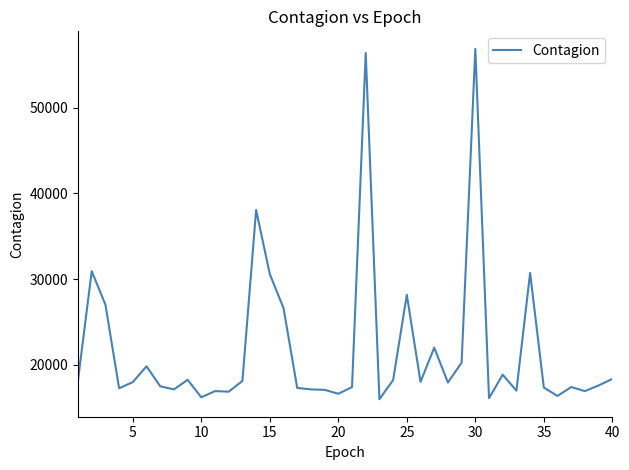

What is the smallest value displayed?

15943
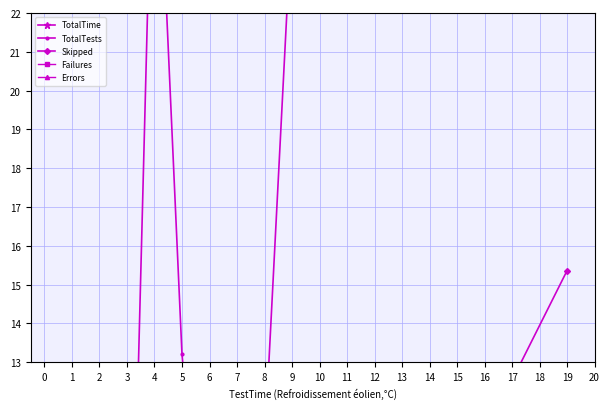

Between 5 and 6, which series saw the biggest shift?

TotalTests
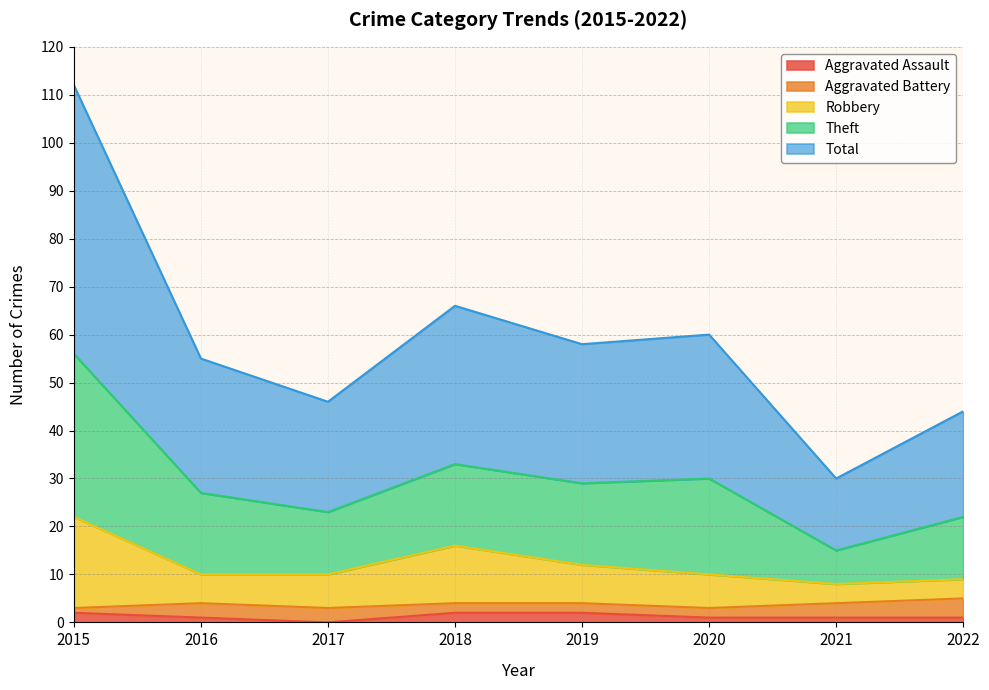

How many positive values does the Aggravated Assault series have?

7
◇ ◇ ◇ ◇ ◇ ◇ ◇
- [Problem to work on]
Could you convert the lines above into a Markdown table with two columns, Row and Line, numbering each row and skipping blank lines? Please leave the pictures out of the table.

- [Answer to this problem]
| Row | Line |
|---|---|
| 1 | What is the smallest value displayed? |
| 2 | 15943 |
| 3 | Between 5 and 6, which series saw the biggest shift? |
| 4 | TotalTests |
| 5 | How many positive values does the Aggravated Assault series have? |
| 6 | 7 |